Roly is the first to find Pat Wicks (Pam St Clement) in the Albert Square gardens when she had been savaged by the Walford ripper. Pat later demands that he be kicked out of The Vic when the Butchers move in in 1988. Roly then runs away, but is found by Junior Roberts (Aaron Carrington), who returns him to the Butchers. Diane Butcher (Sophie Lawrence) and Ricky Butcher (Sid Owen) change Pat's mind, and Mo Butcher (Edna Doré), who at first suggests they get a kennel for Roly, warms to him so much that he goes to live with her at her flat for a while.

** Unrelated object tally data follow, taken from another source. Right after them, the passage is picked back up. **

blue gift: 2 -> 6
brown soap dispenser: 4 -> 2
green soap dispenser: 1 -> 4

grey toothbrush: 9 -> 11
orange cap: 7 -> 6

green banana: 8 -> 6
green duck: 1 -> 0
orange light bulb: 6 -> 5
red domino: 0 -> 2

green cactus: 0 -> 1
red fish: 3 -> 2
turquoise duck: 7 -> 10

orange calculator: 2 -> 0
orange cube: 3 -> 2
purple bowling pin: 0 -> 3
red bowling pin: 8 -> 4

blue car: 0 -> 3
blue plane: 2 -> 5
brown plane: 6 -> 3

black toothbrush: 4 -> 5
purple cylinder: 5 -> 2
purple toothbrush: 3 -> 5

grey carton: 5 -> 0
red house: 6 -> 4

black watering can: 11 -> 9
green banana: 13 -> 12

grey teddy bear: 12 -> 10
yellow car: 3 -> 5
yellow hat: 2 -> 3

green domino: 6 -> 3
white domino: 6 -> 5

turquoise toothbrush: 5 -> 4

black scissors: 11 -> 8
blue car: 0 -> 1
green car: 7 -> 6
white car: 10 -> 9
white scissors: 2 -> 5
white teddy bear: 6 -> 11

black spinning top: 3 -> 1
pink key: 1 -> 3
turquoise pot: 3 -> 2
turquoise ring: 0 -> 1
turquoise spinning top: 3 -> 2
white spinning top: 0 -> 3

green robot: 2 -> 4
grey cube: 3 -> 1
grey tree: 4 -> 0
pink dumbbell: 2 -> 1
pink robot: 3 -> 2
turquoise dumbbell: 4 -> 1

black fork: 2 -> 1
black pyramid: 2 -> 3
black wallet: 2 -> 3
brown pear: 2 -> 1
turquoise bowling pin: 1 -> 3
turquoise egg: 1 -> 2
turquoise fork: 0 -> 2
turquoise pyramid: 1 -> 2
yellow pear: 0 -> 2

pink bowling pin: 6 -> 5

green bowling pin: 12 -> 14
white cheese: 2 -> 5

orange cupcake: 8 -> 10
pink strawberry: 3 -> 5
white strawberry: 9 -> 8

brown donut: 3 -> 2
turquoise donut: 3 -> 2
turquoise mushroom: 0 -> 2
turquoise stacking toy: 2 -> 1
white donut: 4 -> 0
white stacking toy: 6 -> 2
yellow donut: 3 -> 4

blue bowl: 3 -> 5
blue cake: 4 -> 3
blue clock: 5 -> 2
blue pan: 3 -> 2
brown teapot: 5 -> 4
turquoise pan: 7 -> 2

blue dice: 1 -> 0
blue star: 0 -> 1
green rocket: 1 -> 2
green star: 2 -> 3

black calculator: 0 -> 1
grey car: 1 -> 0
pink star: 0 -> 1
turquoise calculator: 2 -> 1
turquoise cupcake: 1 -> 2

When Eddie Royle (Michael Melia) becomes the new landlord of The Vic in 1990, Roly lives with him and Sharon Watts, who lodges there as barmaid. It is whilst out walking Roly one evening that Eddie is stabbed and left to die in the middle of the Square. His body is only found after Roly begins barking. Roly then lives with his original owner, Sharon, and her husband Grant Mitchell (Ross Kemp).

Roly has several brushes with death over the years. He is injured in a car accident caused by a drunk Pete Beale (Peter Dean) and is nearly burnt alive (along with Sharon) when Grant torches The Vic in an insurance scam. However, in October 1993, Roly's luck finally runs out when Sharon asks Grant to take Roly for a walk, but he pays Mandy Salter (Nicola Stapleton) £10 to do it for him. A few hours later, Mandy returns to explain the circumstances of Roly's death to Grant and Sharon. According to Mandy, Roly slipped his lead to chase a cat and was run over by a lorry. Sharon is devastated. 14.8 million viewers watched Roly's last appearance on-screen. However, in the following episode, Mandy admits to her boyfriend, Aidan Brosnan (Sean Maguire), that she let go of Roly because he was pulling too hard and his lead was cutting into her hand. Grant tries to cheer Sharon up by giving her Freda, Nigel's greyhound, but she refuses to accept her.